Только истинный философ отправляется после смерти на небо. «Но в род богов не позволено перейти никому, кто не был философом и не очистился до конца, – никому, кто не стремился к познанию»[140]. Вот почему истинные почитатели философии воздерживаются от телесных страстей. Они поступают так не потому, что боятся бедности и разорения, но потому, что «…тем, кто стремится к познанию, хорошо известно вот что: когда философия принимает под опеку их душу, душа туго-натуго связана в теле и прилеплена к нему, она вынуждена рассматривать и постигать сущее не сама по себе, но через тело, словно бы через решетки тюрьмы, и погрязает в глубочайшем невежестве. Видит философия и всю грозную силу этой тюрьмы: подчиняясь страстям, узник сам крепче любого блюстителя караулит собственную темницу»[141].

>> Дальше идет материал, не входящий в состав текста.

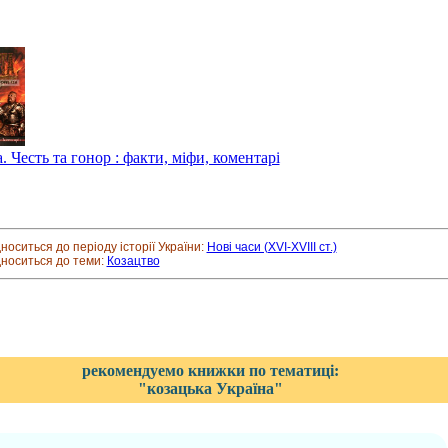
 Честь та гонор : факти, міфи, коментарі
дноситься до періоду історії України:
Нові часи (XVI-XVIII ст.)
дноситься до теми:
Козацтво
рекомендуемо книжки по тематиці:
"козацька Україна"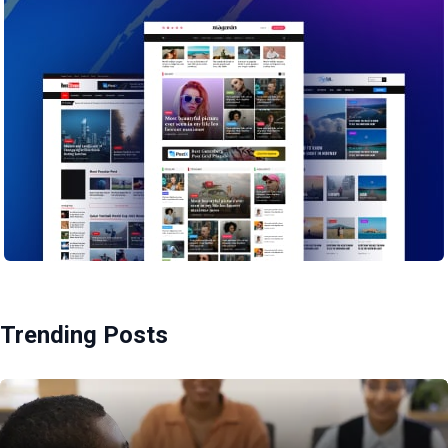
Trending Posts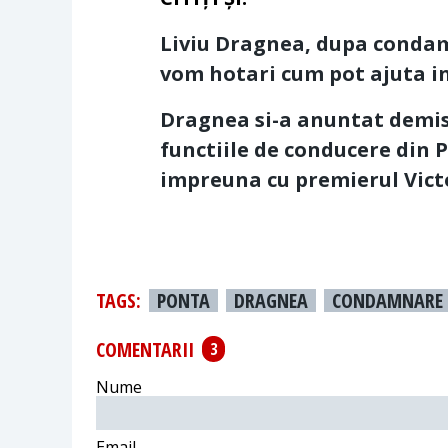
Liviu Dragnea, dupa condam
vom hotari cum pot ajuta i
Dragnea si-a anuntat demisi
functiile de conducere din 
impreuna cu premierul Vict
TAGS:
PONTA
DRAGNEA
CONDAMNARE
COMENTARII
3
Nume
Email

В этом месте Симмий приводит мнение Пифагора о том, что душа есть гармония, и настаивает: если лира сломана, может ли сохраниться гармония? Сократ отвечает, что душа не является гармонией, потому что гармония сложна, а душа проста. Кроме того, он говорит, что взгляд о том, что душа есть гармония, несовместим с предсуществованием, которое было доказано теорией воспоминания; потому что гармония не существует раньше лиры.
Сократ переходит к объяснению своего собственного философского развития, которое очень интересно, но не относится к главному аргументу. Он продолжает излагать теорию идей, приводящую к выводу, что «каждая из идей есть нечто сущее, и что вещи в силу причастности к ним получают их имена…»[142]. Наконец он описывает судьбу душ после смерти: хорошая душа отправляется на небо, плохая – в ад, промежуточная – в чистилище.
Далее описывается кончина Сократа, его прощание. Его последние слова были: «Критон, Асклепию-то мы должны петуха. Воздайте, непременно позаботьтесь!» Люди отдали петуха Асклепию, когда они вылечились от болезни, а Сократ вылечился от лихорадки жизни.